The arcade also includes a fantasy game store, Glimmerhold. “This is not a neighborhood arcade,” Yarrington says, instead calling it a “destination” arcade.

Yarrington also recently launched a new division, Pinball Tycoon, to buy and sell pinball machines.

It is not surprising that fun is part of the culture at a business that designs and sells games. The company has an area dubbed the “Fun Zone,” with shelves filled with more than 1,000 tabletop games that employees play for market research and personal enjoyment. There is an entire room dedicated to Legos and Dungeons and Dragons. The company even has its own 18-seat theater.

Tabletop Tycoon also rolled out new benefits to employees this year, including providing supplemental pay on top of salaries that employees can choose to take home or apply to health or dental insurance, life insurance, long-term disability insurance, a Flexible Savings Account or a Health Savings Account.

Employees are offered paid time off for voting, donating blood, volunteering or to get a flu-shot. And finding the right cultural fit is important to Yarrington, which is why Tabletop Tycoon offers job candidates paid tryouts to essentially take the work environment and their new responsibilities for a test drive.

Giving Back
Yarrington recalls a humble childhood with the family receiving gifts from the U.S. Marine Corps, Toys for Tots program at Christmas, including a Monopoly game that he loved to play. “We didn’t have an arcade where I was,” he says of growing up in a rural community in western New York. “We would play Monopoly.”

With his success, Yarrington now gives back to Toys for Tots as well as other organizations. Since 2018, Tabletop Tycoon has donated more than 244,000 games to Toys for Tots and other children’s organizations—more than $2 million in products. It even has specialty products it sells at conventions to benefit Toys for Tots.

During the pandemic, Tabletop Tycoon participated in a project to support independent game stores donating $500,000 of games and accessories to stores across the country with each store deciding how to use the donations.

The Early Days
Yarrington kept his part-time business through college, running community events for local hobbyists, as well as selling Pokémon and Magic the Gathering cards online and locally.

He even took on an independent study for his business degree that involved developing a formal business plan for
the company.

When he and his wife, Sara, graduated from college and got married, they moved to NH in 2003, setting up a brick-and-mortar retail store selling games in Salem and online. “We were an eBay power seller,” Yarrington says. “We got our first loan of $30,000 from Citizens Bank for a line of credit. We were focused on selling board games,” Yarrington says.
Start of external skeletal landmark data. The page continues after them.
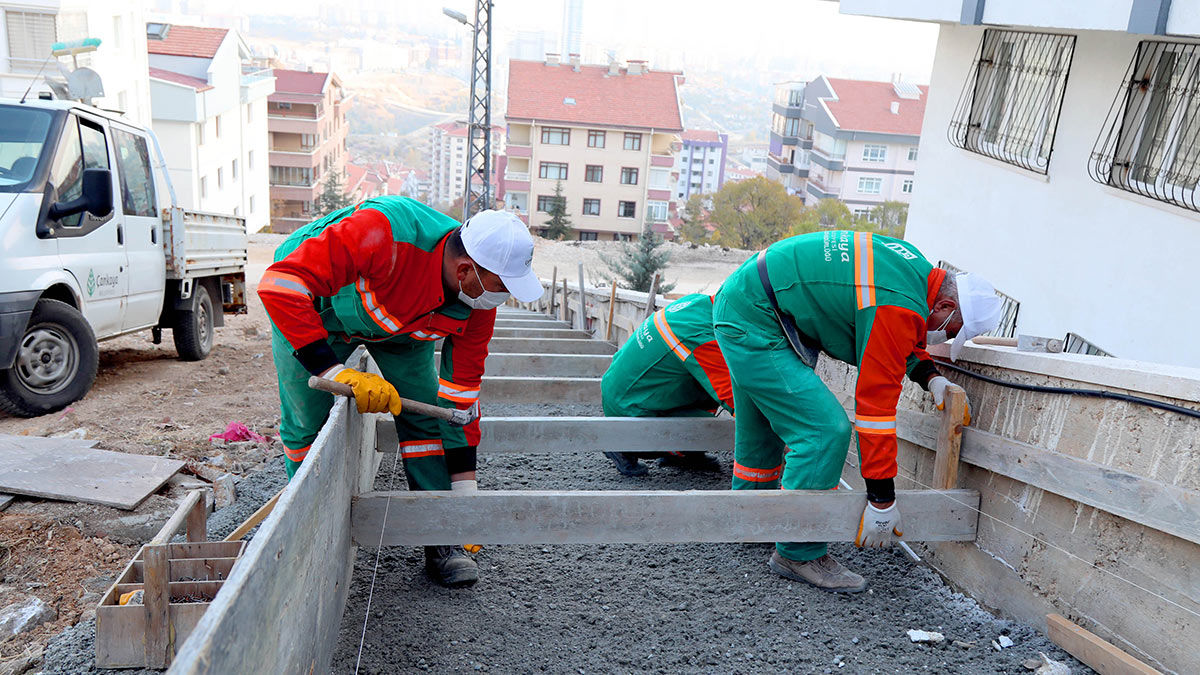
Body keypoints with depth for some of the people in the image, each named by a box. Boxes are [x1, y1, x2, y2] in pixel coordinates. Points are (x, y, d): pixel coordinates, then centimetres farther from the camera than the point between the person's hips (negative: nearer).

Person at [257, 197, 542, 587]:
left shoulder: (478, 302, -25)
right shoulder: (382, 234, -45)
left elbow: (461, 391, -15)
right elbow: (281, 284, -44)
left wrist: (465, 493, -13)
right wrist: (334, 372, -48)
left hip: (399, 319, 4)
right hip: (314, 309, -3)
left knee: (424, 413, -7)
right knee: (306, 422, -6)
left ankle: (440, 541, 3)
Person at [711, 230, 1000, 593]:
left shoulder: (915, 267, 5)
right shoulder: (899, 310, -23)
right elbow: (875, 403, -21)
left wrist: (929, 375, 7)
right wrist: (882, 501, -14)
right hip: (754, 323, -11)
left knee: (763, 429, 24)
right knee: (826, 430, -14)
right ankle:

Over the years, Yarrington grew his business to multiple retail spaces, as well as logistics and distribution business servicing for game developers. He also established an online game news and review site, and was also organizing game conventions.

However, the retail side of the business began to wane, and he closed the stores, sold his services division and focused on game development. While the pandemic provided challenges, interest in games took off as families were trapped inside their houses looking for new ways to entertain themselves. Tabletop Tycoon emerged stronger than ever.

Yarrington says the pandemic isolated people and created more loneliness in the world. He says games are a way to bring people back together. “We’re making the world a better place one game at a time,” he says.